The legislation comes as major investors and some corporations appear to be shifting attitudes toward accountability, if not transparency, around their contributions to climate change. Not long ago, the chief executive of the world’s biggest investment manager, BlackRock, called on companies “to disclose a plan for how their business model will be compatible with a net-zero economy,” and threatened to sell shares in the world’s worst climate polluters.

“When you go into fast-food restaurants in California, you know what the calories are, because the state said people have to be able to understand this in order to make decisions in a healthy and open way,” says Michael Schmitz, Carbon Accountable’s co-executive director. “In the climate area the need for that kind of data is the same, and we think that data should be public.”

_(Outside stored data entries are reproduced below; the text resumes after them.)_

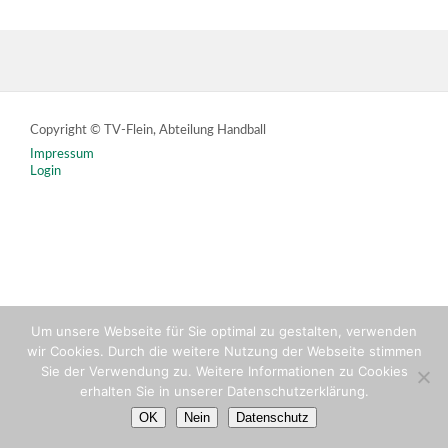
Copyright © TV-Flein, Abteilung Handball
Impressum
Login
Um unsere Webseite für Sie optimal zu gestalten, verwenden
wir Cookies. Durch die weitere Nutzung der Webseite stimmen
Sie der Verwendung zu. Weitere Informationen zu Cookies
erhalten Sie in unserer Datenschutzerklärung.
OK
Nein
Datenschutz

Some sectors of the economy, including large carbon emitters from stationary sources, already disclose some emissions to state regulators, as part of California’s cap-and-trade program. Wiener says the legislation expands on that principle.

“Not that many companies do it and they don’t report a broad enough array of their carbon emissions,” Wiener says. “We already have a foundation and we’re building on that and making it more comprehensive and broader.”

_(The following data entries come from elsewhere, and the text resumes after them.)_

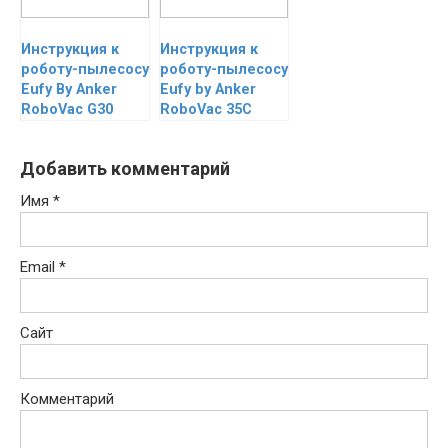
Инструкция к
Инструкция к
роботу-пылесосу
роботу-пылесосу
Eufy By Anker
Eufy by Anker
RoboVac G30
RoboVac 35C
Добавить комментарий
Имя
*
Email
*
Сайт
Комментарий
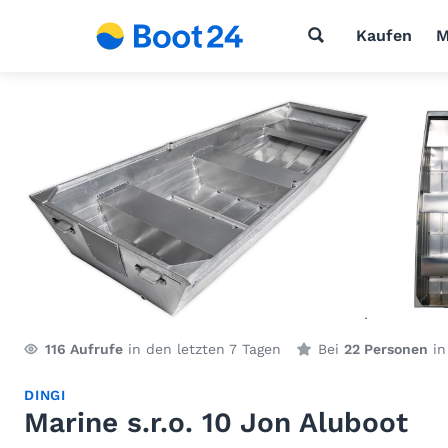
Kaufen
M
116
Aufrufe
in den letzten 7 Tagen
Bei
22 Personen
in
DINGI
Marine s.r.o. 10 Jon Aluboot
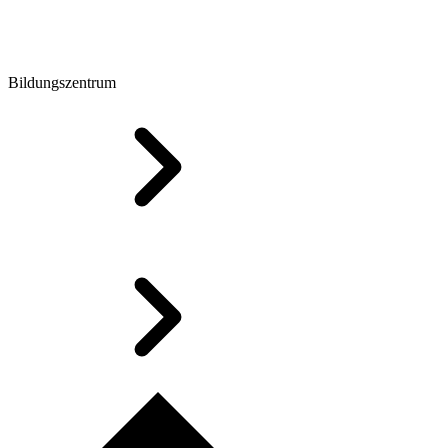
Bildungszentrum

Carbon Accountable, which worked with Wiener in crafting the legislation, says that as many 1,400 publicly-traded companies and 3,800 private ones might be subject to the proposed requirements, based on Dun & Bradstreet records. That includes a diverse array of companies from Facebook to FedEx.

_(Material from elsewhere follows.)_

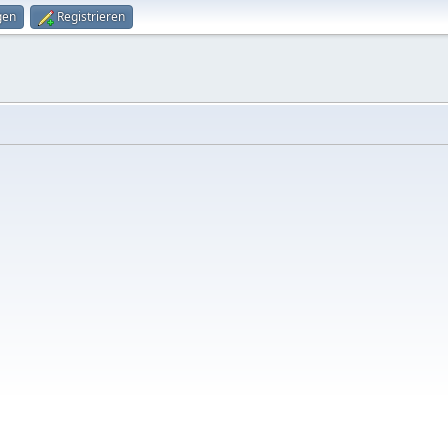
gen
Registrieren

“I think the key thing is making sure that we understand where the emissions are coming from in our goal of getting to zero emissions or carbon neutrality by 2045,” said EPA Secretary Jared Blumenfeld, who added, “we really need to move to an economy-wide program” to achieve that goal.

No other state has required either full carbon-footprint transparency of companies, or science-based goals for reducing emissions. Carbon Accountable’s Schmitz says that, according to his research, SB 260 would be the first accountability rule of its kind in the country. The California League of Conservation Voters and Sunrise Bay Area also sponsor the bill.